Militantes de esquerda ficam muito irritados quando seus políticos são questionados por jornalistas sobre Cuba ou Venezuela. Acreditam que esse tipo de pergunta é capciosa, uma espécie de espantalho que busca amedrontar o eleitorado e desviar a atenção dos temas substantivos de políticas públicas.
O antigo mal-estar foi reavivado agora quando diversos políticos de esquerda, entre eles o ex-presidente Lula, deram declarações apoiando a ditadura cubana, que enfrenta uma onda de protestos.
A esquerda não gosta de ser comparada a Bolsonaro em sua falta de compromisso com a democracia. Em parte tem razão: nos 13 anos de governos petistas não houve nenhum movimento relevante de esmorecimento da ordem democrática. Apesar de declarações criticando a imprensa ou ataques a movimentos de protesto, não houve nenhuma ação dos governos de esquerda que minimamente se aproximasse das rotineiras ameaças de Bolsonaro à integridade das eleições, à independência dos Poderes ou à liberdade de imprensa.

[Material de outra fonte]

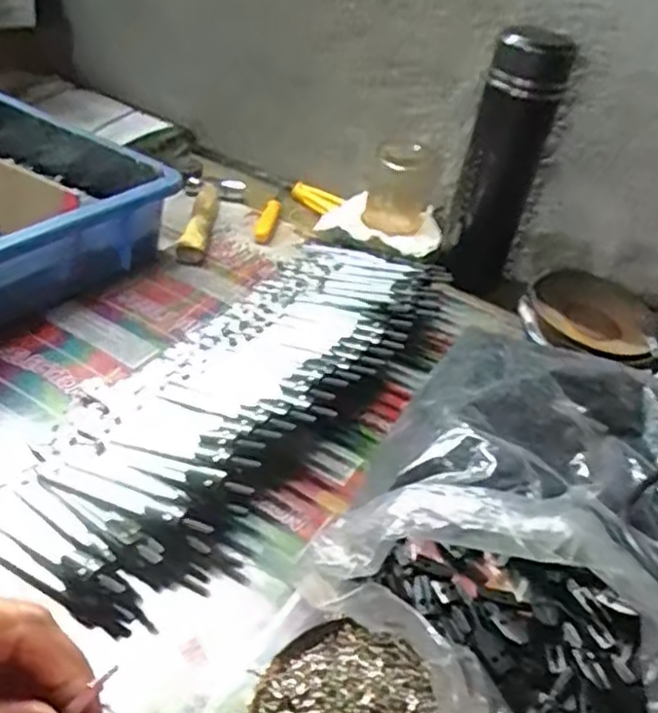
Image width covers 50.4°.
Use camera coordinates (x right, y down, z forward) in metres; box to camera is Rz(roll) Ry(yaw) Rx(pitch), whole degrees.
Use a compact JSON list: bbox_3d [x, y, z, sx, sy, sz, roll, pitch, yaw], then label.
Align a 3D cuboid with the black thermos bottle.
[{"bbox_3d":[0.149,-0.163,0.609,0.064,0.216,0.058,36,43,29],"label":"black thermos bottle"}]

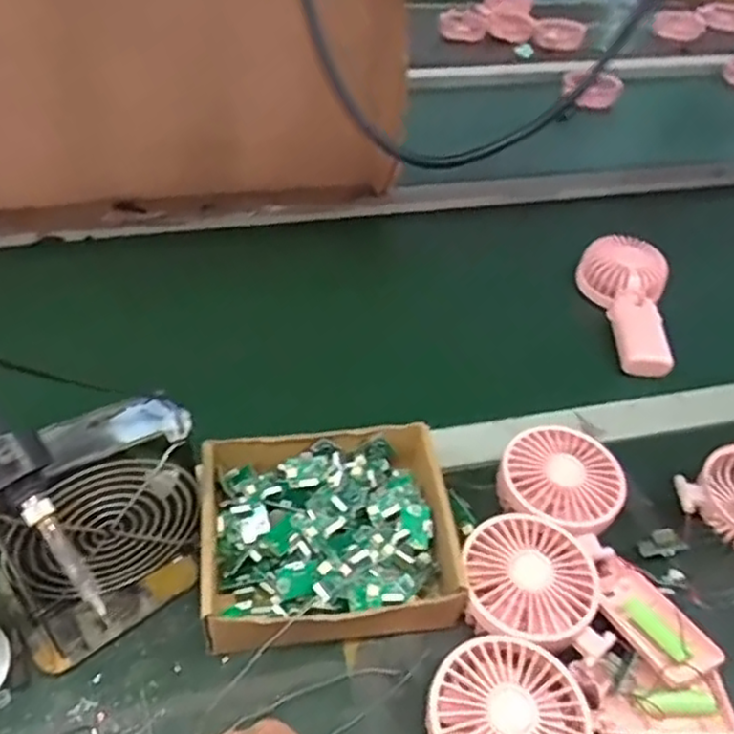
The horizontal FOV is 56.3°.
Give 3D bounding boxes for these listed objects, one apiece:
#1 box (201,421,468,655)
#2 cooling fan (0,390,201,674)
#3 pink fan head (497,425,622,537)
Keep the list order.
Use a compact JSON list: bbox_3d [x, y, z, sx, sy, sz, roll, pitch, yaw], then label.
[{"bbox_3d":[-0.027,0.115,0.474,0.167,0.047,0.148,-4,43,-9],"label":"box"},{"bbox_3d":[-0.163,0.099,0.428,0.131,0.125,0.075,-29,53,-30],"label":"cooling fan"},{"bbox_3d":[0.145,0.088,0.517,0.086,0.045,0.083,2,47,-3],"label":"pink fan head"}]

Por isso mesmo, é bastante surpreendente a incapacidade das maiores lideranças de esquerda de marcar distância dos regimes autoritários em Cuba ou na Venezuela. Essa recusa em condenar ditaduras alimenta o medo de setores da direita, e mesmo do centro, que pode empurrá-los outra vez para Bolsonaro na busca do mal menor.
A esquerda precisa escapar da lógica binária segundo a qual o injusto e excessivo embargo americano contra Cuba autoriza ações repressivas como a que vimos na semana passada, com a prisão em massa de dissidentes e a suspensão da internet. A ditadura de um só partido, a limitação da liberdade sindical e a restrição da liberdade de imprensa não podem ser defendidas como o preço a pagar pelas boas políticas de saúde e educação cubanas.
O mesmo vale para a Venezuela. A perseguição à oposição e o cerceamento à liberdade de imprensa, de um lado; e, de outro, a falta de independência entre os Poderes, com o estrito controle do Executivo sobre a Corte constitucional e o redesenho de distritos eleitorais para manter o controle do Legislativo, não pode ser defendida porque a oposição tentou dar golpes de Estado ou porque o governo americano ameaça intervir no país.
No caso da Venezuela, para além das questões democráticas, é preciso uma reflexão profunda sobre os graves equívocos da política econômica, que levaram o país a uma inflação anual de 3.000% e a uma queda no PIB de 30% em 2020 —esse desastre todo não se explica apenas pelas sanções americanas e por um suposto locaute do empresariado.
A esquerda, se quer se apresentar como contraponto ao autoritarismo de Bolsonaro, precisa melhorar muito suas credenciais democráticas. Não pode tomar posições que sugiram que, se a oportunidade surgir, poderá sacrificar a democracia na busca pela justiça social. Sempre que a oportunidade surgir, é mais do que pertinente que o jornalista pergunte ao candidato da esquerda: “E a Venezuela?”.